---- Extracted text

I had previously figured out a semi-automated command-line solution to the question of how to convert many Microsoft Word docs to PDF. This process involved automatically opening, printing, and closing the files, one at a time, in Word. Now I had another set of documents to convert. So the first purpose of this post was to boil down what I wrote up in that previous post.
The second purpose was to see if the same approach would work for WordPerfect (.wpd) docs. The logic was that Word could handle WPDs, and that it would automatically convert them upon opening. So it seemed that I should be able to run an almost identical command to convert a document, regardless of whether it was a WPD or a DOC (or, presumably, an RTF, or a DOCX, etc.).
The command I used was long, but not super-complicated. This was the one-line command I used to convert all of the DOC files in a folder:
FOR /F "usebackq delims=" %%g IN (`dir /b "*.doc"`) DO "C:\Program Files (x86)\Microsoft Office\Office11\winword.exe" "%%g" /q /n /mFilePrintDefault /mFileExit && TASKKILL /f /im winword.exeIts success depended on several factors. Some, such as cleaning out the %Temp% folder, are detailed in the previous post. I structured the command with the aid of early answers to a question I posted.
It is worth noting that the command could be used to specify various kinds of files. This example referred to *.doc (that is, to all .doc) files in the folder in which it the command was run. (It goes without saying that it would be wise to have a backup before fooling with this or any command.) Also, I set my PDF printer (Bullzip > Options > General and Dialogs tabs) to operate without asking me any questions. Note, further, that the precise location of winword.exe would vary, from one system to another. Of course, saving the command as the entire contents of an executable batch file was just a matter of putting it into a text file with a .bat extension, and then saving and running that .bat file.
I tried modifying the command to refer to .wpd rather than .doc, and ran it in a folder full of WPDs. It worked. Then, as detailed elsewhere, I did a file count to verify that I had the right number of resulting PDFs, and ran Boxoft PDF to JPG Converter to do a quick test, highlighting files that didn't look right. This process worked with WPDs.
I wasn't sure how much further the command could be extended. A test with PPTs (using PowerPoint rather than Word) failed. In response to my follow-up question regarding the possibility of specifying the filetype on the command line (by typing e.g., CONVERTER.BAT DOC), it was suggested that I simply experiment to see if I could get the variable ("DOC," in that example) to work. I didn't have any more files to work on at the moment, so that investigation would have to wait until later.

--------
---- Information provided

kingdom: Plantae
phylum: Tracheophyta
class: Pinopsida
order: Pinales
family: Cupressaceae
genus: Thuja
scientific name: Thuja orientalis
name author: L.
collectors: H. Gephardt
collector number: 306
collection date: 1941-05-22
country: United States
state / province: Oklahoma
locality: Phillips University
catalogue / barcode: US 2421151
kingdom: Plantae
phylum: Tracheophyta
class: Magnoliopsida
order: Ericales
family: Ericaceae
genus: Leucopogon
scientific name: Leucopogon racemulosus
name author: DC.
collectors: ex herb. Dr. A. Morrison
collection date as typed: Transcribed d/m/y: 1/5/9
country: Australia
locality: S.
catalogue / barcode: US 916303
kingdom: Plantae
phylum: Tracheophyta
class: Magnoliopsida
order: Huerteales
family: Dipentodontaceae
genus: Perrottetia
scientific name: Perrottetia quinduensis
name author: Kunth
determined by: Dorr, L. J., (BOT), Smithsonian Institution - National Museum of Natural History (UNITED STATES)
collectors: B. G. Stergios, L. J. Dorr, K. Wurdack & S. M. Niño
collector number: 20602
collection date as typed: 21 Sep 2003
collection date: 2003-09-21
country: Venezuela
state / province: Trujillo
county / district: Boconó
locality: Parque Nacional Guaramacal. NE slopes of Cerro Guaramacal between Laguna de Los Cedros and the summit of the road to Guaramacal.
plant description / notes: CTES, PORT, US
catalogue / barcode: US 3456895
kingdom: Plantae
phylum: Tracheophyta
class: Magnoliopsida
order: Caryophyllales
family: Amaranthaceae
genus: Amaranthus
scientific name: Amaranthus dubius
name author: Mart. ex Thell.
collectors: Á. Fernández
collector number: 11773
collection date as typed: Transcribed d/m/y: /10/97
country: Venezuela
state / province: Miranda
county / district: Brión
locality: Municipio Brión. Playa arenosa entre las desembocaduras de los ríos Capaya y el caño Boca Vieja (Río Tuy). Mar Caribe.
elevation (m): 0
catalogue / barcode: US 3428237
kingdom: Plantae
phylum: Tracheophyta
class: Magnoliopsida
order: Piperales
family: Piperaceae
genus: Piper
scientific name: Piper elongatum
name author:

--------

_Your objective_: Extract the passage from "I wasn't sure" to "wait until later." in the text about converting documents to PDF, copying it word for word. Rely only on the text about converting documents to PDF, not on the data.

_Result of the task_:
I wasn't sure how much further the command could be extended. A test with PPTs (using PowerPoint rather than Word) failed. In response to my follow-up question regarding the possibility of specifying the filetype on the command line (by typing e.g., CONVERTER.BAT DOC), it was suggested that I simply experiment to see if I could get the variable ("DOC," in that example) to work. I didn't have any more files to work on at the moment, so that investigation would have to wait until later.